The additions to valuation allowances during 2023 were due primarily to deferred tax assets recorded in connection with our former investment in JUUL. The reductions to valuation allowances during 2023 were due primarily to the reduction of a deferred tax asset for the portion of our JUUL capital losses that is now part of our tax basis in the shares of a foreign subsidiary. This outside basis difference of the foreign subsidiary is not recognized as a deferred tax asset since we do not expect the temporary difference to reverse in the foreseeable future.
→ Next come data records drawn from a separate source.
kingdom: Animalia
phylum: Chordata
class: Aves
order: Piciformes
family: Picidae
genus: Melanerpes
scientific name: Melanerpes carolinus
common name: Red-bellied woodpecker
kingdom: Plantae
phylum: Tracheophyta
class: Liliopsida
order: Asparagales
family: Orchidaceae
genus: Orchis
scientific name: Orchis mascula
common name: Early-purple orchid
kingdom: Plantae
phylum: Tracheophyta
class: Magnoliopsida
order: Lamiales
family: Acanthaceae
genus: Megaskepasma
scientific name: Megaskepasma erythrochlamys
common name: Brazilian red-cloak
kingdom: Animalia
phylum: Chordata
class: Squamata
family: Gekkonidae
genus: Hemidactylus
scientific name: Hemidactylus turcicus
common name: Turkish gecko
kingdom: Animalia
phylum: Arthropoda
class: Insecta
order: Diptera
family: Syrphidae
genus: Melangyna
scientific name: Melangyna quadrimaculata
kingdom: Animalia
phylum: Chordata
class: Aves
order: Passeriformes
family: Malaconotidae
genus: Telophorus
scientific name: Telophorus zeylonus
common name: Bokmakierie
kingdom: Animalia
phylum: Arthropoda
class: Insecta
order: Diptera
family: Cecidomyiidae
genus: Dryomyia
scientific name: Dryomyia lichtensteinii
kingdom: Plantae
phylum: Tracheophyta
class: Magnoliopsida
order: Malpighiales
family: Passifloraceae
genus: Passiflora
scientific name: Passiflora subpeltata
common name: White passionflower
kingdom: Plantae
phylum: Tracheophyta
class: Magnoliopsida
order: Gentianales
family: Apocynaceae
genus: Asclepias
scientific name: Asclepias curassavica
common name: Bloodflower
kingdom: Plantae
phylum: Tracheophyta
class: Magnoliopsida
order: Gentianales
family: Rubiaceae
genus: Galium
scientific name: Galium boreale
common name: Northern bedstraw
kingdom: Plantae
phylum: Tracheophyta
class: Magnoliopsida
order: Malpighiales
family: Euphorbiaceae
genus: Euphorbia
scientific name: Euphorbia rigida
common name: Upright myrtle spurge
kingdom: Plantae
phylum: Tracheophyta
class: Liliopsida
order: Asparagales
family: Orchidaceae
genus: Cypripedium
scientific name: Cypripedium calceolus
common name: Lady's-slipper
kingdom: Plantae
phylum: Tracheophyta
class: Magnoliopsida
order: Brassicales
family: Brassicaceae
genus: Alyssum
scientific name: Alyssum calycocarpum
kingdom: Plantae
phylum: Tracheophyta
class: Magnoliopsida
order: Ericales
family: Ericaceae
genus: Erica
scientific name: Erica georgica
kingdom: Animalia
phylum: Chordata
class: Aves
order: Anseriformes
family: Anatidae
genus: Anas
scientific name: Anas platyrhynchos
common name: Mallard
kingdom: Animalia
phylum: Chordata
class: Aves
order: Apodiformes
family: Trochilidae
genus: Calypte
The cumulative valuation allowance at December 31, 2023 was primarily attributable to deferred tax assets recorded in connection with our tax basis in the shares of a domestic subsidiary ($1,808 million) and our investment in Cronos ($397 million).
For a discussion regarding our former investment in JUUL and current investments in ABI and Cronos, see Note 6. Investments in Equity Securities.